My proposal here is simply an effort to increase the compatibility (and it seemed easier than trying to get a change in AWS).

kommendorkapten commented 1 year ago

Yeah, that could be the case. I'm not against switching if that actually makes it easer.

If we switch and encode the version in the media-type, we should also define how it should be parsed, some thing like:

The encoded version follows semantic versioning, where the last digit is the minor version, and the preceding digits encode the major version

I.e

haydentherapper commented 1 year ago

Is it only AWS you’re seeing failures? Worth reaching out to them if so?

bdehamer commented 8 months ago

Opened an issue with AWS to see if we can get any traction on this: https://github.com/aws/containers-roadmap/issues/2306

If we can get a few people to 👍 this issue maybe we can get some attention on it.

bdehamer commented 7 months ago

@kommendorkapten / @haydentherapper / @woodruffw

I'd like to re-open this discussion . . . initially, I'd proposed this as a way to work-around issues that I'd found when trying to use our bundle media type in conjunction with AWS ECR, but it appears that the problem may be broader than that.

In response to my spec for storing Sigstore bundles as OCI artifacts, one of the OCI contributors weighed-in and explained that OCI really only requires registries to comply with section-4.2 of the media type spec. We may actually encounter more compatibility issues in the future as registries roll out explicit support for OCI 1.1.

Some additional commentary from @sudo-bmitch here:

The field needs to follow the naming requirements in RFC 6838 Section 4.2, and parameters are an addition that isn't part of the media type itself. Registries that validate the field may reject the manifest. The way OCI has done this in other places is to include the version in the media type, e.g. something like: application/vnd.dev.sigstore.bundle.v0.2+json.

Also, I like the suggestion to use a dotted version string (v0.2) over my original proposal (v02) as it eliminates the semantic parsing problems that Fredrik mentioned.

I'd like to propose that we establish the new media type which encodes the version information within the media type name itself instead of using trailing parameters (application/vnd.dev.sigstore.bundle.v0.4+json) and follow this pattern for all future media type values.

woodruffw commented 7 months ago

Still no objection from me!
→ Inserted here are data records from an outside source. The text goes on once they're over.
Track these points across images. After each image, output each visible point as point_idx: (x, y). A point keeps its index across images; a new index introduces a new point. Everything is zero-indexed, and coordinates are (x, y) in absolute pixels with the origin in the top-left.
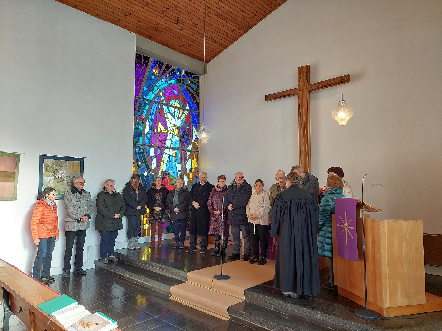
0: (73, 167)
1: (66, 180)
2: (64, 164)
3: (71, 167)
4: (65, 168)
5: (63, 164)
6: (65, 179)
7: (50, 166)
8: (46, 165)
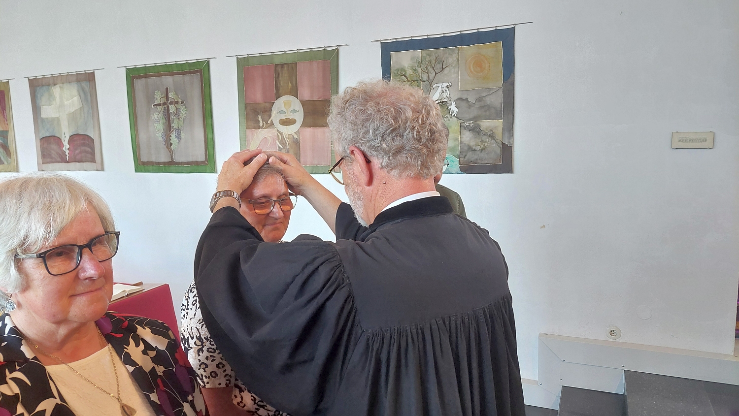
0: (479, 64)
1: (456, 110)
2: (450, 60)
3: (470, 67)
4: (452, 72)
5: (447, 58)
6: (453, 108)
7: (409, 72)
8: (398, 70)
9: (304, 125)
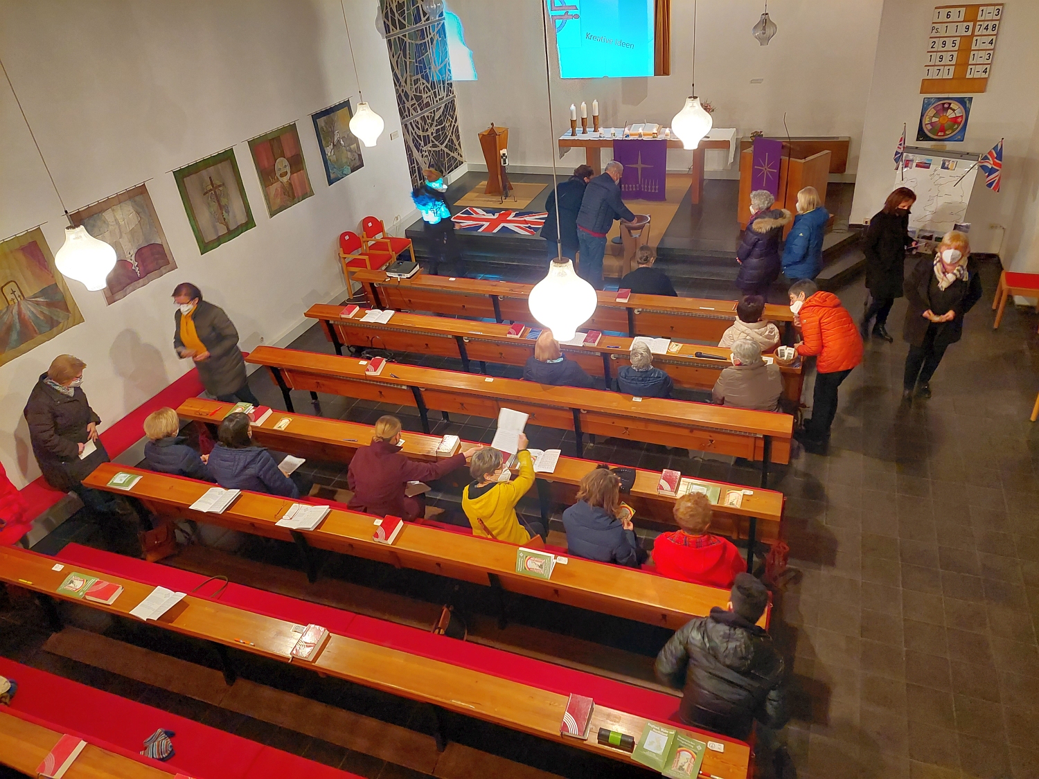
0: (344, 119)
2: (335, 119)
3: (342, 121)
4: (337, 124)
6: (342, 142)
8: (321, 129)
9: (292, 173)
IMO we should do whatever interoperates best.

(I suppose this change means that a bundle upgrading tool should also make this change, and that clients should warn when they see the older media type.)

kommendorkapten commented 7 months ago

That was not clear from the OCI spec that only the naming rules was used for parsing!

Anyway, yes, we should switch the media type to what is the most interoperable. I can wrap up a PR for this.